[Data excerpts]
+++++

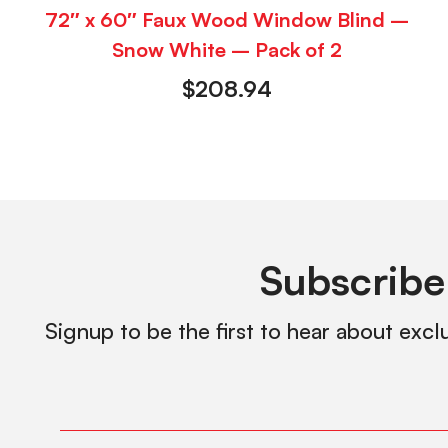
72″ x 60″ Faux Wood Window Blind –
Snow White – Pack of 2
$
208.94
Subscribe
Signup to be the first to hear about excl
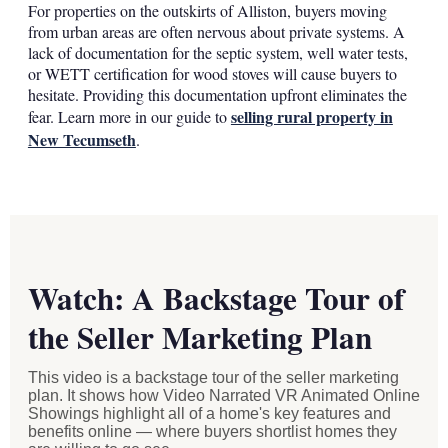
For properties on the outskirts of Alliston, buyers moving
from urban areas are often nervous about private systems. A
lack of documentation for the septic system, well water tests,
or WETT certification for wood stoves will cause buyers to
hesitate. Providing this documentation upfront eliminates the
selling rural property in
fear. Learn more in our guide to
New Tecumseth
.
Watch: A Backstage Tour of
the Seller Marketing Plan
This video is a backstage tour of the seller marketing
plan. It shows how Video Narrated VR Animated Online
Showings highlight all of a home's key features and
benefits online — where buyers shortlist homes they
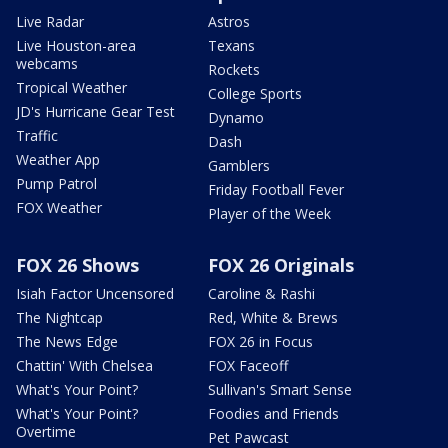
Live Radar
Astros
Live Houston-area
Texans
webcams
Rockets
Tropical Weather
College Sports
JD's Hurricane Gear Test
Dynamo
Traffic
Dash
Weather App
Gamblers
Pump Patrol
Friday Football Fever
FOX Weather
Player of the Week
FOX 26 Shows
FOX 26 Originals
Isiah Factor Uncensored
Caroline & Rashi
The Nightcap
Red, White & Brews
The News Edge
FOX 26 in Focus
Chattin' With Chelsea
FOX Faceoff
What's Your Point?
Sullivan's Smart Sense
What's Your Point?
Foodies and Friends
Overtime
Pet Pawcast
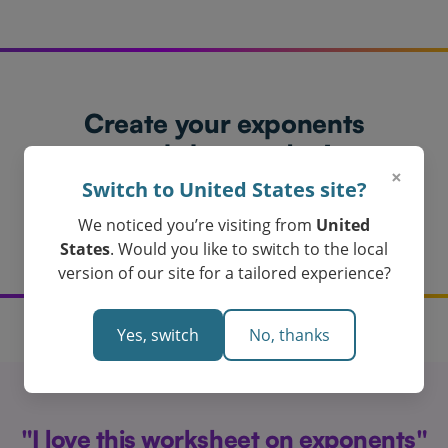
Create your exponents
worksheet today!
×
Loved by Teachers in Australia
Switch to United States site?
Get My Exponents Worksheet
We noticed you’re visiting from
United
States
. Would you like to switch to the local
version of our site for a tailored experience?
Yes, switch
No, thanks
"I love this worksheet on exponents"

+++++

**Task instructions:** Take the data above and set it down exactly, images excluded.

**Exercise result:**
72″ x 60″ Faux Wood Window Blind –
Snow White – Pack of 2
$
208.94
Subscribe
Signup to be the first to hear about excl
For properties on the outskirts of Alliston, buyers moving
from urban areas are often nervous about private systems. A
lack of documentation for the septic system, well water tests,
or WETT certification for wood stoves will cause buyers to
hesitate. Providing this documentation upfront eliminates the
selling rural property in
fear. Learn more in our guide to
New Tecumseth
.
Watch: A Backstage Tour of
the Seller Marketing Plan
This video is a backstage tour of the seller marketing
plan. It shows how Video Narrated VR Animated Online
Showings highlight all of a home's key features and
benefits online — where buyers shortlist homes they
Live Radar
Astros
Live Houston-area
Texans
webcams
Rockets
Tropical Weather
College Sports
JD's Hurricane Gear Test
Dynamo
Traffic
Dash
Weather App
Gamblers
Pump Patrol
Friday Football Fever
FOX Weather
Player of the Week
FOX 26 Shows
FOX 26 Originals
Isiah Factor Uncensored
Caroline & Rashi
The Nightcap
Red, White & Brews
The News Edge
FOX 26 in Focus
Chattin' With Chelsea
FOX Faceoff
What's Your Point?
Sullivan's Smart Sense
What's Your Point?
Foodies and Friends
Overtime
Pet Pawcast
Create your exponents
worksheet today!
×
Loved by Teachers in Australia
Switch to United States site?
Get My Exponents Worksheet
We noticed you’re visiting from
United
States
. Would you like to switch to the local
version of our site for a tailored experience?
Yes, switch
No, thanks
"I love this worksheet on exponents"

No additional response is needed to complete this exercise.